# Whos made the change from bodybuilding to strength?



## tomo8 (May 29, 2010)

Whos made the change to strength style routines? An anything you have noticed? Body shape etc.


----------



## jonnym4 (May 8, 2011)

I did in January! Only difference is I'm enjoying my training and I need to eat a lot more to keep my weight up! Only problem I've found is working on bar speed.


----------



## tomo8 (May 29, 2010)

jonnym4 said:


> I did in January! Only difference is I'm enjoying my training and I need to eat a lot more to keep my weight up! Only problem I've found is working on bar speed.


Did you still do any bodybuilding exercises? Curls, side laterals etc?


----------



## SK50 (Apr 7, 2013)

I have never done BB exercises - I have only ever done 'strength training' and consider myself to have a reasonably well balanced physique for my size

Bench, squat, deadlift, ohp, row, chin, and assistance only


----------



## Bataz (Jan 21, 2014)

» **MATERIAL PROVIDED**:
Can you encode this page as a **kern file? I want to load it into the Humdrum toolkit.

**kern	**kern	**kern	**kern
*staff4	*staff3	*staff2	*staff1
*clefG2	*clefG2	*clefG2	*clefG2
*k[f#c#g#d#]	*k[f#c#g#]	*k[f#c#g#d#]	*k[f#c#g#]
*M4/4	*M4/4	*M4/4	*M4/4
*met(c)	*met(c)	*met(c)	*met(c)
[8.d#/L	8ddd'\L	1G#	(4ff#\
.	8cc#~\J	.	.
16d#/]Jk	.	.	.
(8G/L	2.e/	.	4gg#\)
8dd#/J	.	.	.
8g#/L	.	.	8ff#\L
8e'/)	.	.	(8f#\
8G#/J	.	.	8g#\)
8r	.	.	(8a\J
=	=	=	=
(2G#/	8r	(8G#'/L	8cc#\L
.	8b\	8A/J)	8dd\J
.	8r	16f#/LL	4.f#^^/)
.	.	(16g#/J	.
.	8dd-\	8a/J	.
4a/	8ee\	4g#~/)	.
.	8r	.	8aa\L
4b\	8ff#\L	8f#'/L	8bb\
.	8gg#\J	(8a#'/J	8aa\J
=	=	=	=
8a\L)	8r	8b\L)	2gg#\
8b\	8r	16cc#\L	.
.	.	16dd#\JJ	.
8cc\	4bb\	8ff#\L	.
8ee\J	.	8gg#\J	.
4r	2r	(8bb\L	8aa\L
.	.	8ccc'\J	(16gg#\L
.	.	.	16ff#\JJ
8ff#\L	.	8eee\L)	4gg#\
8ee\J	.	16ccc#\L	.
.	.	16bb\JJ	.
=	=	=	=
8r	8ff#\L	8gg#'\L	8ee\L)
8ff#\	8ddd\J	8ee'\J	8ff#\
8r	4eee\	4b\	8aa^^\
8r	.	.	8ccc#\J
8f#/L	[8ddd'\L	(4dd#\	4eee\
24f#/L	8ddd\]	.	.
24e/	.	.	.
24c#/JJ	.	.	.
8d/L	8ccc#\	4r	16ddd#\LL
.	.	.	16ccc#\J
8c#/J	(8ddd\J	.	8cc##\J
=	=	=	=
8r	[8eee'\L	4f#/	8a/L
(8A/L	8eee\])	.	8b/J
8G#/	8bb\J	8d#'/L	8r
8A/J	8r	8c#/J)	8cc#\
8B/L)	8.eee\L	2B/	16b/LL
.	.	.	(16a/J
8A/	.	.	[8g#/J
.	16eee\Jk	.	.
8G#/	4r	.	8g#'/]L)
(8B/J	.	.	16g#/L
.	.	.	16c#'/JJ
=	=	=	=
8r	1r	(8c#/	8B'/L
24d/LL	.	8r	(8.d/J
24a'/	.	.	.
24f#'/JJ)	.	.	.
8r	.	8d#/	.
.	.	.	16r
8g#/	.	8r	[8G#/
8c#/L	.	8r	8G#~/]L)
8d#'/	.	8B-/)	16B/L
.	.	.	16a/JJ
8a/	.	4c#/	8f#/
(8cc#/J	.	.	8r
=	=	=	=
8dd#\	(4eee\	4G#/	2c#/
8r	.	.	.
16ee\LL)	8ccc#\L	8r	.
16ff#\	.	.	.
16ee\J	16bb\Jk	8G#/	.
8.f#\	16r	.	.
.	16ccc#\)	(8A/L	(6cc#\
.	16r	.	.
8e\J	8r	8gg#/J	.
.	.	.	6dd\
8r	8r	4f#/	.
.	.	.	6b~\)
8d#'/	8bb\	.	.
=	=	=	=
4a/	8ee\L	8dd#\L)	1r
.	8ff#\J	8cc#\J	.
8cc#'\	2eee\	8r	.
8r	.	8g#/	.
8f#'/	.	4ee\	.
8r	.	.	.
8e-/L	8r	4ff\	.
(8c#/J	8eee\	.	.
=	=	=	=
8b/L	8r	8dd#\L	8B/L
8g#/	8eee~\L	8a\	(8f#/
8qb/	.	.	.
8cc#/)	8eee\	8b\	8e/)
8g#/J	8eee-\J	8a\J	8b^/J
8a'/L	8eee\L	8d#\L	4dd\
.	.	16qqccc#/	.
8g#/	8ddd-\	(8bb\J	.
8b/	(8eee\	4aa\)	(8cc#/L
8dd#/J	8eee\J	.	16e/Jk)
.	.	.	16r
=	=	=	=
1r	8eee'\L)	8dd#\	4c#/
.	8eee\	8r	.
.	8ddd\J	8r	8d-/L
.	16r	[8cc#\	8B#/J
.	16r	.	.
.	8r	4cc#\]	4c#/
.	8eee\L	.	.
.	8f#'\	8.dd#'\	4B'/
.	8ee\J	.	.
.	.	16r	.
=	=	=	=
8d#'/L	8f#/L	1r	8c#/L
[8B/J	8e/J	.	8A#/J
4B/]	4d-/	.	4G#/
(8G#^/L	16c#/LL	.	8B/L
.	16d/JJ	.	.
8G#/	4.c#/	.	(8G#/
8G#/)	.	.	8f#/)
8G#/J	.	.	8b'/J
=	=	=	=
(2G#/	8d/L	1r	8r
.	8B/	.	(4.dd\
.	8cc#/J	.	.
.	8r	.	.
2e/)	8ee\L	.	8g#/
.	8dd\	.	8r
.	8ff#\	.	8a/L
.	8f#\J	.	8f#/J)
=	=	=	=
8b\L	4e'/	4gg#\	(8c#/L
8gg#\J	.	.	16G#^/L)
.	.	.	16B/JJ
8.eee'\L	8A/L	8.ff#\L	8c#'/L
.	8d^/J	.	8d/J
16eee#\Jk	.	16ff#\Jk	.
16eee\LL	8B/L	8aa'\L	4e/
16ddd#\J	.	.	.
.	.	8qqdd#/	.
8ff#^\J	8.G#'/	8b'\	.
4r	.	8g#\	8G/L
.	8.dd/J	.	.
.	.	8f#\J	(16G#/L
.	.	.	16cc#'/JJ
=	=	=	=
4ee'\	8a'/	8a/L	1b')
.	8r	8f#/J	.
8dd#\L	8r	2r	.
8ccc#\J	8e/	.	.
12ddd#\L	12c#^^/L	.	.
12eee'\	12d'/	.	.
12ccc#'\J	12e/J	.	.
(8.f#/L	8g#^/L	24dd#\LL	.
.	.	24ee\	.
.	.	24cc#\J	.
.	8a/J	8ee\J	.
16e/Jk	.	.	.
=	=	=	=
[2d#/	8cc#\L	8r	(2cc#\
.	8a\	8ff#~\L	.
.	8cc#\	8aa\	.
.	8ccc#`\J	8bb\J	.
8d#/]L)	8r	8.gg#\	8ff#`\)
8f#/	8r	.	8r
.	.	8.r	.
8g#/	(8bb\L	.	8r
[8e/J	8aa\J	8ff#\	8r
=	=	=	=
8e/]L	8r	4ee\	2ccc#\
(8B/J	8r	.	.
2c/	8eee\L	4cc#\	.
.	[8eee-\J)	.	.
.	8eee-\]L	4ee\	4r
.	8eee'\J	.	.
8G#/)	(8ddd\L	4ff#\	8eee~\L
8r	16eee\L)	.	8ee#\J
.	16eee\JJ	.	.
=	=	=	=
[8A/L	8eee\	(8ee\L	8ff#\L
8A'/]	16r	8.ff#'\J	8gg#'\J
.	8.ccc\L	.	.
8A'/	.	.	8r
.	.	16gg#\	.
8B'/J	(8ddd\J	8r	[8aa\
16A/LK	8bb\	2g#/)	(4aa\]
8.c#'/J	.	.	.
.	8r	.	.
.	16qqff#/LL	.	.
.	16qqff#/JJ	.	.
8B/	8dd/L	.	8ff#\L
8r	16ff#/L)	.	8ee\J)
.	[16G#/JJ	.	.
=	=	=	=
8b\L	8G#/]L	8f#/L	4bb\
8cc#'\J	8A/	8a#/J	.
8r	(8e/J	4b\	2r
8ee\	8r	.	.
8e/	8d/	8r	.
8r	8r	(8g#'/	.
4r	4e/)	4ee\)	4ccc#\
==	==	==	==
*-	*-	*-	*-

» **REQUESTS**:
1/ In the forum thread about switching from bodybuilding to strength, what problem did jonnym4 say they ran into after the change?
2/ Show every line of the rows that contains the string "kern".

» **THE SOLUTIONS**:
1/ Working on bar speed.

2/
Can you encode this page as a **kern file? I want to load it into the Humdrum toolkit.
**kern	**kern	**kern	**kern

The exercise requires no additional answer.